Collection entries

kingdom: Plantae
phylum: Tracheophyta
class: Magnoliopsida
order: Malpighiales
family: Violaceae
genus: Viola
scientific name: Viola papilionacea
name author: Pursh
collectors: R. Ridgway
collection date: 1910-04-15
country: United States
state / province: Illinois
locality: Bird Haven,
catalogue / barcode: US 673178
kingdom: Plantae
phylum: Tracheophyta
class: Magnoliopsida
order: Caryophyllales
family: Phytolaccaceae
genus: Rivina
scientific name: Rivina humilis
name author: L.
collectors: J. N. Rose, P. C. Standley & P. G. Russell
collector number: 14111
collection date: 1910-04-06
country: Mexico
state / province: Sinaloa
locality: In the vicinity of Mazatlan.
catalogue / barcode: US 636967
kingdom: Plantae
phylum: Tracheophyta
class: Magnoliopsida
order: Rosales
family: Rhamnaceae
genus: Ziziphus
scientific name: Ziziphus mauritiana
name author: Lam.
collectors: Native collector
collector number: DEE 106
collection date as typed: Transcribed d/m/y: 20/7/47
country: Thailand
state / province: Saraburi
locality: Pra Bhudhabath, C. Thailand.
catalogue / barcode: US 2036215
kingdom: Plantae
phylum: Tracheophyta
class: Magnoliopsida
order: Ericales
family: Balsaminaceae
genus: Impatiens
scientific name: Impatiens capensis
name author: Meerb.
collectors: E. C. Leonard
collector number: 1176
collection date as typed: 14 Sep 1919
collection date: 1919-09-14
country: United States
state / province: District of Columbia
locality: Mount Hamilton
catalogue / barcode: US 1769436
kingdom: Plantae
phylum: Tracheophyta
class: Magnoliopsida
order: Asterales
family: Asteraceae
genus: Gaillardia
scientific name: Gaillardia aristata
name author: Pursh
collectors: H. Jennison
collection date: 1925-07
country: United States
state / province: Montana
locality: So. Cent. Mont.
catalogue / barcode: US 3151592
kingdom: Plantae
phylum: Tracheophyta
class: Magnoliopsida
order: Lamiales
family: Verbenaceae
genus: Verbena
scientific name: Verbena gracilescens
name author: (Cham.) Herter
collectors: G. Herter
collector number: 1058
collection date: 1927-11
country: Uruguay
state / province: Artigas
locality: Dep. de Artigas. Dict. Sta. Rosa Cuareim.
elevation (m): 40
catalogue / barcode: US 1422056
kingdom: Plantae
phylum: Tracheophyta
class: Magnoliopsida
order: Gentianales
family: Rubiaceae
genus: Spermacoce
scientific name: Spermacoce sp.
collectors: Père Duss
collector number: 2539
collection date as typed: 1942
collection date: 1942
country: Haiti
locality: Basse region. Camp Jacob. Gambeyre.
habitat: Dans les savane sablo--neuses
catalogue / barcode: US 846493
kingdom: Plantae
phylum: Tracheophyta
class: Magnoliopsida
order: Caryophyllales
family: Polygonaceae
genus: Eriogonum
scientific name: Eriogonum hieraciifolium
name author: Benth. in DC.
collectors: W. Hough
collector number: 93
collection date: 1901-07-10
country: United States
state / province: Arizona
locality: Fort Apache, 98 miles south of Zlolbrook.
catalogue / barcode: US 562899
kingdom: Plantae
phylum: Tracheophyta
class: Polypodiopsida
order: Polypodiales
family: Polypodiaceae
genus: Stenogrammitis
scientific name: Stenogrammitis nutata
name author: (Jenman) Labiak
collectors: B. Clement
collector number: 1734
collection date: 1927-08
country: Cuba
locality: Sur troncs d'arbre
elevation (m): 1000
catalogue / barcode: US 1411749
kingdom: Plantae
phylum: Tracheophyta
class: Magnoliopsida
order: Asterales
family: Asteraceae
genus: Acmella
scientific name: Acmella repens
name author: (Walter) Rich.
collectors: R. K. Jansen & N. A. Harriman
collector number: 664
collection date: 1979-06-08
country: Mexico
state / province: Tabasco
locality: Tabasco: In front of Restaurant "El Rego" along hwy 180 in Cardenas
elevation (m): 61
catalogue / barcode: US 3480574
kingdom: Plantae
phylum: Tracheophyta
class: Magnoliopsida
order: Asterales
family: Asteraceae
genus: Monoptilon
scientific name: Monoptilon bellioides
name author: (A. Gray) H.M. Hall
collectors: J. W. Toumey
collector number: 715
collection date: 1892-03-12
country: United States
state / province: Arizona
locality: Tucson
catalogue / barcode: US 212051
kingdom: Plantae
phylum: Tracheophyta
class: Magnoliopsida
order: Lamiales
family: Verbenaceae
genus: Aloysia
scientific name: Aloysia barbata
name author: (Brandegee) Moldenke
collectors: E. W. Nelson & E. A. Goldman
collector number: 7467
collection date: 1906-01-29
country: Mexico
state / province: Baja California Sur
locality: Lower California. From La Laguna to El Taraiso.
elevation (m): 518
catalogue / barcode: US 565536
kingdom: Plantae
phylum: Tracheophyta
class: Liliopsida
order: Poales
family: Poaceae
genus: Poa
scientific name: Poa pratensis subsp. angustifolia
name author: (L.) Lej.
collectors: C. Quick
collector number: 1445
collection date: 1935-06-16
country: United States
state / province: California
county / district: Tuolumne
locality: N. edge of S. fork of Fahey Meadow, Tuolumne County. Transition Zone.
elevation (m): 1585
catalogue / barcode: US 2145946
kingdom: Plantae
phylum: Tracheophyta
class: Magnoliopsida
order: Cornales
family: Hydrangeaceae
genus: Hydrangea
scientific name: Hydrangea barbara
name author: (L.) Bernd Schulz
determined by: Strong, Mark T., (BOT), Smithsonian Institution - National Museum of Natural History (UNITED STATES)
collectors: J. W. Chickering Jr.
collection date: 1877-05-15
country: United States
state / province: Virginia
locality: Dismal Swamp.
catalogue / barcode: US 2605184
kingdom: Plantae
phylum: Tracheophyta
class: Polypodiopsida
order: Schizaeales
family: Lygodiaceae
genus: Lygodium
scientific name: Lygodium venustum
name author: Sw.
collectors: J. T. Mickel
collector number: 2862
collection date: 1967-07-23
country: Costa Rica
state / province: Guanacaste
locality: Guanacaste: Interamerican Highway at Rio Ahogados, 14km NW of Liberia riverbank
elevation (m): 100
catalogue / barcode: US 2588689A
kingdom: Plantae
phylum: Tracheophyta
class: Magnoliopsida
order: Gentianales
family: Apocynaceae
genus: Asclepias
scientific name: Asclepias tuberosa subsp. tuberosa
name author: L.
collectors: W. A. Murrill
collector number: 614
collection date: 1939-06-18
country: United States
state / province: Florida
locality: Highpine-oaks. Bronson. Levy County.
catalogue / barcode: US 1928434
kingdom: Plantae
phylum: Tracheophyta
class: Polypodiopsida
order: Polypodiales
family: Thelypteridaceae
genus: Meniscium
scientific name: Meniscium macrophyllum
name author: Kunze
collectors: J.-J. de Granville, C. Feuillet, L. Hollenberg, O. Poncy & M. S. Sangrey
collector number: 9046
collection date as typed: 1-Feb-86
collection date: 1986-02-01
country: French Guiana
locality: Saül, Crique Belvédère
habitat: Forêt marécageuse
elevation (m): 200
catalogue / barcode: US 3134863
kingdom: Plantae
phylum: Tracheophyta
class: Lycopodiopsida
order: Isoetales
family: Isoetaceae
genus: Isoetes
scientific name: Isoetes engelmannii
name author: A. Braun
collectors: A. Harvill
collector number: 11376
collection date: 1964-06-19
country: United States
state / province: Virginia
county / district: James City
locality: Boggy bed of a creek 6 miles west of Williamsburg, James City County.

▶ [DO THIS]: Update the records by replacing every "state / province" with "state or province" and leaving everything else unchanged.

▶ [FINISHED TASK]:
kingdom: Plantae
phylum: Tracheophyta
class: Magnoliopsida
order: Malpighiales
family: Violaceae
genus: Viola
scientific name: Viola papilionacea
name author: Pursh
collectors: R. Ridgway
collection date: 1910-04-15
country: United States
state or province: Illinois
locality: Bird Haven,
catalogue / barcode: US 673178
kingdom: Plantae
phylum: Tracheophyta
class: Magnoliopsida
order: Caryophyllales
family: Phytolaccaceae
genus: Rivina
scientific name: Rivina humilis
name author: L.
collectors: J. N. Rose, P. C. Standley & P. G. Russell
collector number: 14111
collection date: 1910-04-06
country: Mexico
state or province: Sinaloa
locality: In the vicinity of Mazatlan.
catalogue / barcode: US 636967
kingdom: Plantae
phylum: Tracheophyta
class: Magnoliopsida
order: Rosales
family: Rhamnaceae
genus: Ziziphus
scientific name: Ziziphus mauritiana
name author: Lam.
collectors: Native collector
collector number: DEE 106
collection date as typed: Transcribed d/m/y: 20/7/47
country: Thailand
state or province: Saraburi
locality: Pra Bhudhabath, C. Thailand.
catalogue / barcode: US 2036215
kingdom: Plantae
phylum: Tracheophyta
class: Magnoliopsida
order: Ericales
family: Balsaminaceae
genus: Impatiens
scientific name: Impatiens capensis
name author: Meerb.
collectors: E. C. Leonard
collector number: 1176
collection date as typed: 14 Sep 1919
collection date: 1919-09-14
country: United States
state or province: District of Columbia
locality: Mount Hamilton
catalogue / barcode: US 1769436
kingdom: Plantae
phylum: Tracheophyta
class: Magnoliopsida
order: Asterales
family: Asteraceae
genus: Gaillardia
scientific name: Gaillardia aristata
name author: Pursh
collectors: H. Jennison
collection date: 1925-07
country: United States
state or province: Montana
locality: So. Cent. Mont.
catalogue / barcode: US 3151592
kingdom: Plantae
phylum: Tracheophyta
class: Magnoliopsida
order: Lamiales
family: Verbenaceae
genus: Verbena
scientific name: Verbena gracilescens
name author: (Cham.) Herter
collectors: G. Herter
collector number: 1058
collection date: 1927-11
country: Uruguay
state or province: Artigas
locality: Dep. de Artigas. Dict. Sta. Rosa Cuareim.
elevation (m): 40
catalogue / barcode: US 1422056
kingdom: Plantae
phylum: Tracheophyta
class: Magnoliopsida
order: Gentianales
family: Rubiaceae
genus: Spermacoce
scientific name: Spermacoce sp.
collectors: Père Duss
collector number: 2539
collection date as typed: 1942
collection date: 1942
country: Haiti
locality: Basse region. Camp Jacob. Gambeyre.
habitat: Dans les savane sablo--neuses
catalogue / barcode: US 846493
kingdom: Plantae
phylum: Tracheophyta
class: Magnoliopsida
order: Caryophyllales
family: Polygonaceae
genus: Eriogonum
scientific name: Eriogonum hieraciifolium
name author: Benth. in DC.
collectors: W. Hough
collector number: 93
collection date: 1901-07-10
country: United States
state or province: Arizona
locality: Fort Apache, 98 miles south of Zlolbrook.
catalogue / barcode: US 562899
kingdom: Plantae
phylum: Tracheophyta
class: Polypodiopsida
order: Polypodiales
family: Polypodiaceae
genus: Stenogrammitis
scientific name: Stenogrammitis nutata
name author: (Jenman) Labiak
collectors: B. Clement
collector number: 1734
collection date: 1927-08
country: Cuba
locality: Sur troncs d'arbre
elevation (m): 1000
catalogue / barcode: US 1411749
kingdom: Plantae
phylum: Tracheophyta
class: Magnoliopsida
order: Asterales
family: Asteraceae
genus: Acmella
scientific name: Acmella repens
name author: (Walter) Rich.
collectors: R. K. Jansen & N. A. Harriman
collector number: 664
collection date: 1979-06-08
country: Mexico
state or province: Tabasco
locality: Tabasco: In front of Restaurant "El Rego" along hwy 180 in Cardenas
elevation (m): 61
catalogue / barcode: US 3480574
kingdom: Plantae
phylum: Tracheophyta
class: Magnoliopsida
order: Asterales
family: Asteraceae
genus: Monoptilon
scientific name: Monoptilon bellioides
name author: (A. Gray) H.M. Hall
collectors: J. W. Toumey
collector number: 715
collection date: 1892-03-12
country: United States
state or province: Arizona
locality: Tucson
catalogue / barcode: US 212051
kingdom: Plantae
phylum: Tracheophyta
class: Magnoliopsida
order: Lamiales
family: Verbenaceae
genus: Aloysia
scientific name: Aloysia barbata
name author: (Brandegee) Moldenke
collectors: E. W. Nelson & E. A. Goldman
collector number: 7467
collection date: 1906-01-29
country: Mexico
state or province: Baja California Sur
locality: Lower California. From La Laguna to El Taraiso.
elevation (m): 518
catalogue / barcode: US 565536
kingdom: Plantae
phylum: Tracheophyta
class: Liliopsida
order: Poales
family: Poaceae
genus: Poa
scientific name: Poa pratensis subsp. angustifolia
name author: (L.) Lej.
collectors: C. Quick
collector number: 1445
collection date: 1935-06-16
country: United States
state or province: California
county / district: Tuolumne
locality: N. edge of S. fork of Fahey Meadow, Tuolumne County. Transition Zone.
elevation (m): 1585
catalogue / barcode: US 2145946
kingdom: Plantae
phylum: Tracheophyta
class: Magnoliopsida
order: Cornales
family: Hydrangeaceae
genus: Hydrangea
scientific name: Hydrangea barbara
name author: (L.) Bernd Schulz
determined by: Strong, Mark T., (BOT), Smithsonian Institution - National Museum of Natural History (UNITED STATES)
collectors: J. W. Chickering Jr.
collection date: 1877-05-15
country: United States
state or province: Virginia
locality: Dismal Swamp.
catalogue / barcode: US 2605184
kingdom: Plantae
phylum: Tracheophyta
class: Polypodiopsida
order: Schizaeales
family: Lygodiaceae
genus: Lygodium
scientific name: Lygodium venustum
name author: Sw.
collectors: J. T. Mickel
collector number: 2862
collection date: 1967-07-23
country: Costa Rica
state or province: Guanacaste
locality: Guanacaste: Interamerican Highway at Rio Ahogados, 14km NW of Liberia riverbank
elevation (m): 100
catalogue / barcode: US 2588689A
kingdom: Plantae
phylum: Tracheophyta
class: Magnoliopsida
order: Gentianales
family: Apocynaceae
genus: Asclepias
scientific name: Asclepias tuberosa subsp. tuberosa
name author: L.
collectors: W. A. Murrill
collector number: 614
collection date: 1939-06-18
country: United States
state or province: Florida
locality: Highpine-oaks. Bronson. Levy County.
catalogue / barcode: US 1928434
kingdom: Plantae
phylum: Tracheophyta
class: Polypodiopsida
order: Polypodiales
family: Thelypteridaceae
genus: Meniscium
scientific name: Meniscium macrophyllum
name author: Kunze
collectors: J.-J. de Granville, C. Feuillet, L. Hollenberg, O. Poncy & M. S. Sangrey
collector number: 9046
collection date as typed: 1-Feb-86
collection date: 1986-02-01
country: French Guiana
locality: Saül, Crique Belvédère
habitat: Forêt marécageuse
elevation (m): 200
catalogue / barcode: US 3134863
kingdom: Plantae
phylum: Tracheophyta
class: Lycopodiopsida
order: Isoetales
family: Isoetaceae
genus: Isoetes
scientific name: Isoetes engelmannii
name author: A. Braun
collectors: A. Harvill
collector number: 11376
collection date: 1964-06-19
country: United States
state or province: Virginia
county / district: James City
locality: Boggy bed of a creek 6 miles west of Williamsburg, James City County.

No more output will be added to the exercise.